Machine learning-based dynamic mortality prediction after traumatic brain injury

Abstract

Our aim was to create simple and largely scalable machine learning-based algorithms that could predict mortality in a real-time fashion during intensive care after traumatic brain injury. We performed an observational multicenter study including adult TBI patients that were monitored for intracranial pressure (ICP) for at least 24 h in three ICUs. We used machine learning-based logistic regression modeling to create two algorithms (based on ICP, mean arterial pressure [MAP], cerebral perfusion pressure [CPP] and Glasgow Coma Scale [GCS]) to predict 30-day mortality. We used a stratified crossvalidation technique for internal validation. Of 472 included patients, 92 patients (19%) died within 30 days. Following cross-validation, the ICP-MAP-CPP algorithm's area under the receiver operating characteristic curve (AUC) increased from 0.67 (95% confidence interval [CI] 0.60-0.74) on day 1 to 0.81 (95% CI 0.75-0.87) on day 5. The ICP-MAP-CPP-GCS algorithm's AUC increased from 0.72 (95% CI 0.64-0.78) on day 1 to 0.84 (95% CI 0.78-0.90) on day 5. Algorithm misclassification was seen among patients undergoing decompressive craniectomy. In conclusion, we present a new concept of dynamic prognostication for patients with TBI treated in the ICU. Our simple algorithms, based on only three and four main variables, discriminated between survivors and non-survivors with accuracies up to 81% and 84%. These open-sourced simple algorithms can likely be further developed, also in low and middleincome countries.

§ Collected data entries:
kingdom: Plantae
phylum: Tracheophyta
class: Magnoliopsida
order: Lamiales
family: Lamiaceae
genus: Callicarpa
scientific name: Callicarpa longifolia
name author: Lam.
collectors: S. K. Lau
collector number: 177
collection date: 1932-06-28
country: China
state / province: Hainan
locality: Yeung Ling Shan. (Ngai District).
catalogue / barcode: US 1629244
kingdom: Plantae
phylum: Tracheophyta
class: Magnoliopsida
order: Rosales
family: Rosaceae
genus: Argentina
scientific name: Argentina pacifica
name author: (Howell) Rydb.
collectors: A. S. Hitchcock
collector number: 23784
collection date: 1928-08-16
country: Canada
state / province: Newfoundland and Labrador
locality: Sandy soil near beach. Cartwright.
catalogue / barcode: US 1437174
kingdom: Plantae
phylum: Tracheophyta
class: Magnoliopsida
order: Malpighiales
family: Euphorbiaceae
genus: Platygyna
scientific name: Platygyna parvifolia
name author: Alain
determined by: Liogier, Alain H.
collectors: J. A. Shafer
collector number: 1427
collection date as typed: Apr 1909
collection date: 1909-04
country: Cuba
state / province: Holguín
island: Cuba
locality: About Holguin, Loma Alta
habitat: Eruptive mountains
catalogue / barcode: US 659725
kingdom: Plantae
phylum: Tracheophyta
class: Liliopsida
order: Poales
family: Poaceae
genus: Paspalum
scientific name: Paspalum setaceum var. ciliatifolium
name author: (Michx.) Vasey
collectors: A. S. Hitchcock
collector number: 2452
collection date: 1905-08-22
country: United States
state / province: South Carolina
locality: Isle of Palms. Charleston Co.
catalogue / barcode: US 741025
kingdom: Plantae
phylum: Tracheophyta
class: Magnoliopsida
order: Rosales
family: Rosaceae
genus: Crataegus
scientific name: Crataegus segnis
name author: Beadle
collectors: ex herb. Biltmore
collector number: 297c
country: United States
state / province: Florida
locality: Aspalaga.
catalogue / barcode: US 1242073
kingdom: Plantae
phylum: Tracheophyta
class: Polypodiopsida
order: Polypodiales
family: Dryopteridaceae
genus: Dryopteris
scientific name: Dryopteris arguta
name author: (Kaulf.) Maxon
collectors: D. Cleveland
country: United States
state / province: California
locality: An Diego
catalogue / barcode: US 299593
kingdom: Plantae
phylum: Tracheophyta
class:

§ Assignment: Condense the paragraph beginning "Our aim was to create" in the traumatic brain injury mortality text into a bulleted list. Keep its main facts and figures.

§ Your response:
- Aim: simple, scalable machine learning algorithms to predict mortality in real time during intensive care after traumatic brain injury (TBI).
- Design: observational multicenter study in three ICUs of adult TBI patients with at least 24 h of intracranial pressure (ICP) monitoring.
- Method: machine learning-based logistic regression produced two algorithms to predict 30-day mortality, using ICP, mean arterial pressure (MAP), cerebral perfusion pressure (CPP) and Glasgow Coma Scale (GCS). Internal validation used stratified cross-validation.
- Cohort: 472 patients, of whom 92 (19%) died within 30 days.
- ICP-MAP-CPP algorithm: AUC rose from 0.67 (95% CI 0.60-0.74) on day 1 to 0.81 (95% CI 0.75-0.87) on day 5.
- ICP-MAP-CPP-GCS algorithm: AUC rose from 0.72 (95% CI 0.64-0.78) on day 1 to 0.84 (95% CI 0.78-0.90) on day 5.
- Misclassification occurred among patients undergoing decompressive craniectomy.
- Conclusion: a new concept of dynamic prognostication for ICU-treated TBI. Using three and four main variables, the algorithms separated survivors from non-survivors with accuracies up to 81% and 84%. The open-source algorithms can likely be developed further, including in low- and middle-income countries.